No sooner had I placed one dainty foot inside this time when the lieutenant grabbed my hand, turned me around and rushed me back to the jeep, roaring off in a great grinding of gears, muttering as we went, “Sorry, excuse me, we weren’t supposed to make a stop there.”

What I had glimpsed inside was a sea of black faces. You see, back then the lieutenant (and the Army at the time--and Mr. DeMille--and most everybody else white) frowned at any thought of a rainbow coalition. Our wars, too, made it easy to keep that opinion going, since we always seemed to be fighting people whose “. . . skin was a different shade . . . whose eyes are . . . oddly made . . .” (as Michener and Hammerstein once wrote). And Hollywood made the most of those differences. Who can forget those maniacal close-ups of kamikaze pilots diving down at American warships? Evil Incarnate. Weren’t even human. And I have a photo to prove I didn’t think they were, a photo in which I am standing beside a three-foot-high firecracker, the stars-and-stripes on one side, a picture of George (Washington) on the other, with the message on the giant firecracker reading, “Don’t Blow Me Up--Buy a Bond--Blow Up a Jap Instead.”

I, it turns out, am among those who helped set it up for a fellow named Rambo to kill off these odd Oriental-type people by the dozens and have moviegoers by the millions flock to watch him do it and hoot him on.

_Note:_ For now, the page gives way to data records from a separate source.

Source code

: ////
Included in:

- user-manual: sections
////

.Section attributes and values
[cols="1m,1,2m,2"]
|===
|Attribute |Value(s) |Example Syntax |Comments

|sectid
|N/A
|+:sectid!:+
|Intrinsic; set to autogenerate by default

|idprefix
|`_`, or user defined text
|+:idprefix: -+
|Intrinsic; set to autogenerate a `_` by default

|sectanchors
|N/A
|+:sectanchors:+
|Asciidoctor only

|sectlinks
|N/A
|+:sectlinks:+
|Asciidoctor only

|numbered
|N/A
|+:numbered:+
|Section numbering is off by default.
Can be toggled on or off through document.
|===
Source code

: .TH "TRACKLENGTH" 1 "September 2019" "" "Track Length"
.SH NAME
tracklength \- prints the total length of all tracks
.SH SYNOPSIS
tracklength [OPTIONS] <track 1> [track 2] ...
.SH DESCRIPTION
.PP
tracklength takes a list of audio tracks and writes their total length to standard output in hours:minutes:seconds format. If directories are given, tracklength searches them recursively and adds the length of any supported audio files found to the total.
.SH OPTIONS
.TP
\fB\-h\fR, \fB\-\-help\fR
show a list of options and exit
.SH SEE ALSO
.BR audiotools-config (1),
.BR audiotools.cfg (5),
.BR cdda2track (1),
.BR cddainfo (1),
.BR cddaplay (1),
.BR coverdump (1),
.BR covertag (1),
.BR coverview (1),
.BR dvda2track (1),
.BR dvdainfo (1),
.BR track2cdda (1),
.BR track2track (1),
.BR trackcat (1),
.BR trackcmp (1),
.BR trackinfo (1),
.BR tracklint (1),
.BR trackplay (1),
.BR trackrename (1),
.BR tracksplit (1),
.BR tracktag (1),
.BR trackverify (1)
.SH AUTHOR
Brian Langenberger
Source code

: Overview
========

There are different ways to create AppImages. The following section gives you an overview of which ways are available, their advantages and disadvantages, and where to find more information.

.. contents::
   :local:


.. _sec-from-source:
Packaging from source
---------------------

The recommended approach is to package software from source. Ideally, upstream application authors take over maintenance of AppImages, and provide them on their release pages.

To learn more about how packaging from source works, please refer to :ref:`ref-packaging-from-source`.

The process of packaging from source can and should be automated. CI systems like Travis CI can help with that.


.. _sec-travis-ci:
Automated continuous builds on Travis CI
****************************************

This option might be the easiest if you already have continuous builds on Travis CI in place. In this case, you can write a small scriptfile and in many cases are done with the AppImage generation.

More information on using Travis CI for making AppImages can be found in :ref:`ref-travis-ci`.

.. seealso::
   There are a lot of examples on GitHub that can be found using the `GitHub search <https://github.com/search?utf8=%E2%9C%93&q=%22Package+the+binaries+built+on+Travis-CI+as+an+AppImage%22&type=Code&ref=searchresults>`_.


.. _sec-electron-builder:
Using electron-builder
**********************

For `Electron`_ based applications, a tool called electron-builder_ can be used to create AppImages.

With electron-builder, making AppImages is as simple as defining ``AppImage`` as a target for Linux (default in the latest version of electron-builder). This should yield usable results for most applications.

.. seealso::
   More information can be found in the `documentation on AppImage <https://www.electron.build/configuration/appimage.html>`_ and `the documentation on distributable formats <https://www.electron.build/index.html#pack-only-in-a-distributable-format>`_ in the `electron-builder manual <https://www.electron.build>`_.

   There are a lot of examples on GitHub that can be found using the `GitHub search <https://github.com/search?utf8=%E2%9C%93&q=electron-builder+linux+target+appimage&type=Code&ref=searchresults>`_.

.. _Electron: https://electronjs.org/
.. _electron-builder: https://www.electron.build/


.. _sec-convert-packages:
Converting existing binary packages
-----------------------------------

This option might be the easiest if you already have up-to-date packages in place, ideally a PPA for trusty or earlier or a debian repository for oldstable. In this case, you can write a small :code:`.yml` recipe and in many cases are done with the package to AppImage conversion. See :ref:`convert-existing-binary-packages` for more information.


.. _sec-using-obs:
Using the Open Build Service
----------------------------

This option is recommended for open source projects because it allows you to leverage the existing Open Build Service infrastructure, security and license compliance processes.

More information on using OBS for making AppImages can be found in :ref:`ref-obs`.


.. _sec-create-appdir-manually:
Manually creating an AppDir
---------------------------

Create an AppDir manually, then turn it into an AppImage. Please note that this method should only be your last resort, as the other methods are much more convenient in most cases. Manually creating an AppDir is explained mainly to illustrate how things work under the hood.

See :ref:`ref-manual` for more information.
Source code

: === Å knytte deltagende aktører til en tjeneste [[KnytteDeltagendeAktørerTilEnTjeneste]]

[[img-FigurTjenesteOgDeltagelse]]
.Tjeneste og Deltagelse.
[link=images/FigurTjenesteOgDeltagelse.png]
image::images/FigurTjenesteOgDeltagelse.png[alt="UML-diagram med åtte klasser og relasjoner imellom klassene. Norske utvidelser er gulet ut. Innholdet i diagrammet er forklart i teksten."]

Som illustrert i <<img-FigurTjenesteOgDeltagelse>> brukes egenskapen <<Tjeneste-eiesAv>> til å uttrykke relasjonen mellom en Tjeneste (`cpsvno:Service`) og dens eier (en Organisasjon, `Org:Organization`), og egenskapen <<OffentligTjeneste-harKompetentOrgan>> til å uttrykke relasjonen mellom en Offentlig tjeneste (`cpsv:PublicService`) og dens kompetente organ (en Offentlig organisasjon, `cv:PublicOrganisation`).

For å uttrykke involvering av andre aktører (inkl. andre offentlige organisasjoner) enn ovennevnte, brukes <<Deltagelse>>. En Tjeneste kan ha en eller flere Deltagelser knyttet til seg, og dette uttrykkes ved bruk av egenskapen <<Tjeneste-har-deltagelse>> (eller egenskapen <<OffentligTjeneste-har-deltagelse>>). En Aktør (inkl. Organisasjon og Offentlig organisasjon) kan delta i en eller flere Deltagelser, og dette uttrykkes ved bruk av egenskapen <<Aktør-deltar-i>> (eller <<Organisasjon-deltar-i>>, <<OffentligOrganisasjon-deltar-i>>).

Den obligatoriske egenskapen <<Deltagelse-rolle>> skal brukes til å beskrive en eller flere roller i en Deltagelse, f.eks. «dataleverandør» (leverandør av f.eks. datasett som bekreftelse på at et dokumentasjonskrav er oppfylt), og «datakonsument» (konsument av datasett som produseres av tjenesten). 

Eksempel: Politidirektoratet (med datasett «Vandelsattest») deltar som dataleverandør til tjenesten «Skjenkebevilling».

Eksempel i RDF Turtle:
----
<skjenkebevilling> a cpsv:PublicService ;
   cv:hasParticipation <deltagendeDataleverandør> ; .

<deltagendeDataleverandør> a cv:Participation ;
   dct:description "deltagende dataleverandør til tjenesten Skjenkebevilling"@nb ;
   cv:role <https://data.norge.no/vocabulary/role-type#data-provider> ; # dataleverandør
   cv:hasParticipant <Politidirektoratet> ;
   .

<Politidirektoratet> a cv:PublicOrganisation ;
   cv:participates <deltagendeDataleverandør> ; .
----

I have to hand Rambo one thing. His female companion was actually one of “them.” The real McCoy, by jingo. He kissed her and everything. In the old days, they would have cast Meryl Streep in the role, made her up to look Vietnamese--with accent to match. They even made Katie Hepburn into Chinese once upon a time. Even little Mary Pickford, she of the blonde curls and blue (and if they weren’t, they should have been) eyes, got into the ethnic act. She played that famous Indian maiden Ramona. So did Loretta Young, as well as a couple or so more actresses through the years. Though, of course, not one of them was ever, ever , a true-blue, Indian maiden. Why, they wouldn’t even let a black girl play the role of a black girl in the film “Pinky,” which was a story about . . . well, a black girl. They cast white Jeanne Crain instead--when Lena was right there, ready, willing and certainly able.

Well, things have come a long way since then. Poitier came to dinner. Eddie Murphy went to Beverly Hills. Today, they’d cast “Pinky” with a proper black actress. And they didn’t turn “The Color Purple” into a story about whites.

And what I kind of thought was, that if I ever did bump into Butterfly McQueen somewhere, what I would tell her is . . . that I’ve come a way since the GWTW days too.

I expect it’s just as well she wasn’t at the Olivia thing. What in the world would she say back to me?